Manning’s commitment to our readers is to provide a venue where a meaningful dialogue between individual readers and between readers and the author can take place. It isn’t a commitment to any specific amount of participation on the part of the author, whose contribution to the forum remains voluntary (and unpaid). We suggest you try asking the author some challenging questions lest his interest stray! The Author Online forum and the archives of previous discussions will be accessible from the publisher’s web site as long as the book is in print.
SATNAM ALAG, PH.D, is currently the vice president of engineering at NextBio (www.nextbio.com), a vertical search engine and a Web 2.0 user-centric application for the life sciences community. He’s a seasoned software professional with more than 15 years of experience in machine learning and over a decade of experience in commercial software development and management. Dr. Alag worked as a consultant with Johnson & Johnson’s BabyCenter, where he helped develop their personalization engine. Prior to that, he was the chief software architect at Rearden Commerce and began his career at GE R&D. He’s a Sun Certified Enterprise Architect (SCEA) for the Java Platform. Dr. Alag earned his Ph.D in engineering from UC Berkeley, and his dissertation was on the area of probabilistic reasoning and machine learning. He’s published a number of peer-reviewed articles.

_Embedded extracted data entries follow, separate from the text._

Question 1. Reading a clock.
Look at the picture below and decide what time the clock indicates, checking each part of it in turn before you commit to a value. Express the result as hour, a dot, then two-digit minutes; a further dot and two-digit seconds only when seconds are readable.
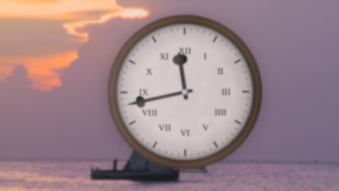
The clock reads 11.43
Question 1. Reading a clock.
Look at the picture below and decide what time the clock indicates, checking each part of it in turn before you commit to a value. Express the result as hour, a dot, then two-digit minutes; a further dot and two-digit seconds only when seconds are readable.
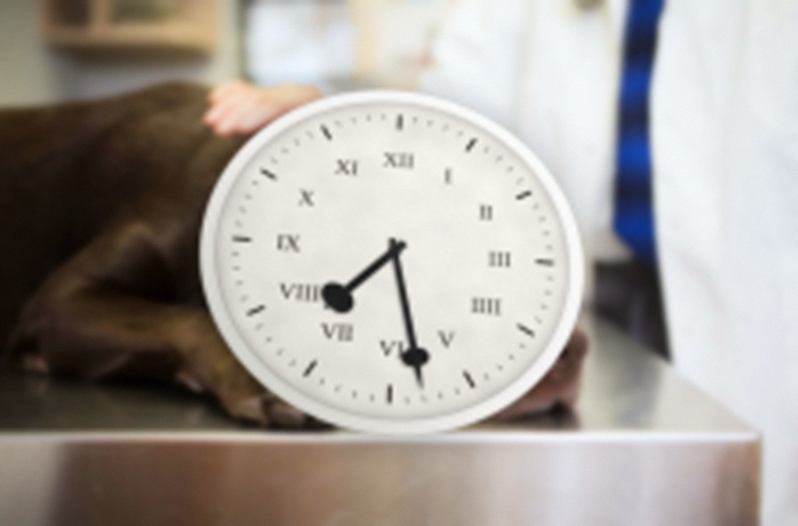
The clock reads 7.28
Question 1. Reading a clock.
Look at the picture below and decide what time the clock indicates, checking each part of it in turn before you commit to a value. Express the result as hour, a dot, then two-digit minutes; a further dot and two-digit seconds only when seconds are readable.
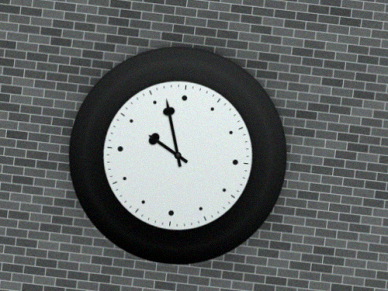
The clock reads 9.57
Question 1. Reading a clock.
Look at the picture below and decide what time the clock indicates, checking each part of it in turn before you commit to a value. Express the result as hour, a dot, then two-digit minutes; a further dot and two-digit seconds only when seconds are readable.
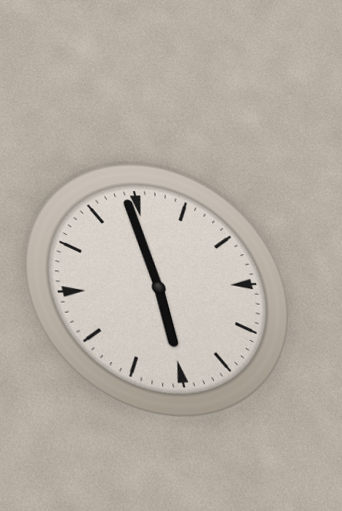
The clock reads 5.59
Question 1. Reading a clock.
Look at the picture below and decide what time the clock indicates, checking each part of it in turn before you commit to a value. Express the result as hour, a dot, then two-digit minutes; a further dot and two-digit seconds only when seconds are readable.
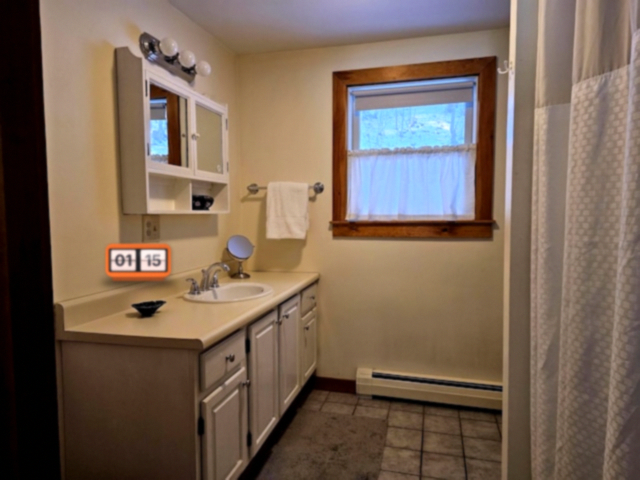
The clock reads 1.15
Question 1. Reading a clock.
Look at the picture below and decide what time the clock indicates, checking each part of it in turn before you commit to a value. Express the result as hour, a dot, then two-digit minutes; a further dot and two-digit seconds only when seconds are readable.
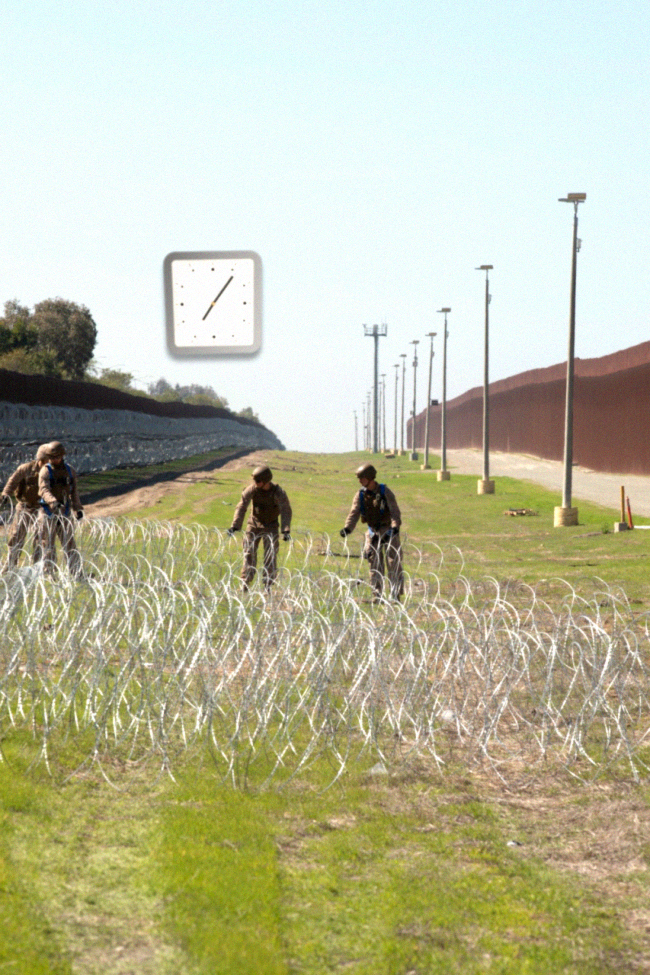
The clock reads 7.06
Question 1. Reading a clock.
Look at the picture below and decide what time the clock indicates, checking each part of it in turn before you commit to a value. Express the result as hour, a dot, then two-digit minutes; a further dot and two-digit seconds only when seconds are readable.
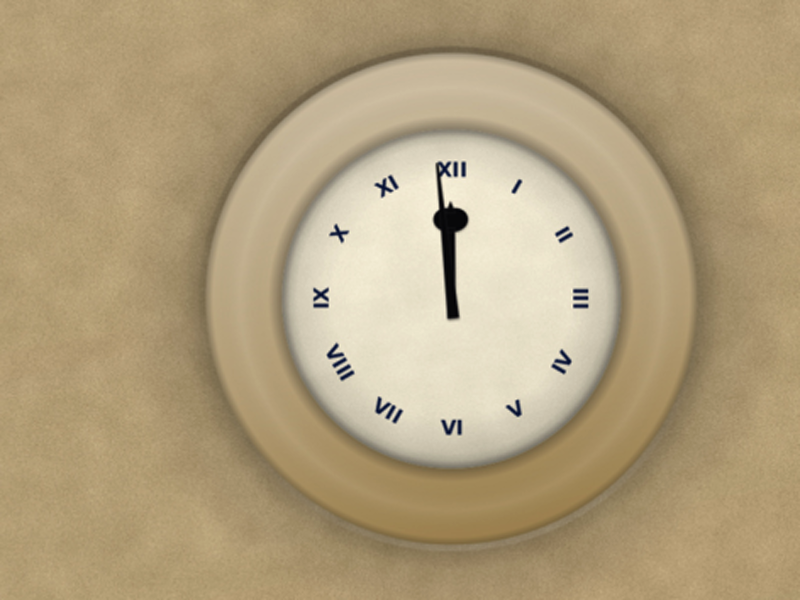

By combining introductions, overviews, and how-to examples, the In Action books are designed to help learning and remembering. According to research in cognitive science, the things people remember are things they discover during self-motivated exploration.
Although no one at Manning is a cognitive scientist, we’re convinced that for learning to become permanent it must pass through stages of exploration, play, and, interestingly, retelling of what is being learned. People understand and remember new things, which is to say they master them, only after actively exploring them. Humans learn in action. An essential part of an In Action book is that it’s example-driven. It encourages the reader to try things out, to play with new code, and explore new ideas.
There is another, more mundane, reason for the title of this book: our readers are busy. They use books to do a job or solve a problem. They need books that allow them to jump in and jump out easily and learn just what they want just when they want it. They need books that aid them in action. The books in this series are designed for such readers.
The figure on the cover of Collective Intelligence in Action is captioned “Le Champenois,” a resident of the Champagne region in northeast France, best known for its sparkling white wine. The illustration is taken from a 19th century edition of Sylvain Maréchal’s four-volume compendium of regional dress customs published in France. Each illustration is finely drawn and colored by hand. The rich variety of Maréchal’s collection reminds us vividly of how culturally apart the world’s towns and regions were just 200 years ago. Isolated from each other, people spoke different dialects and languages. In the streets or in the countryside, it was easy to identify where they lived and what their station in life was just by their dress.
Dress codes have changed since then and the diversity by region, so rich at the time, has faded away. It is now hard to tell apart the inhabitants of different continents, let alone different towns or regions. Perhaps we have traded cultural diversity for a more varied personal life—certainly for a more varied and fast-paced technological life.
At a time when it is hard to tell one computer book from another, Manning celebrates the inventiveness and initiative of the computer business with book covers based on the rich diversity of regional life of two centuries ago, brought back to life by Maréchal’s pictures.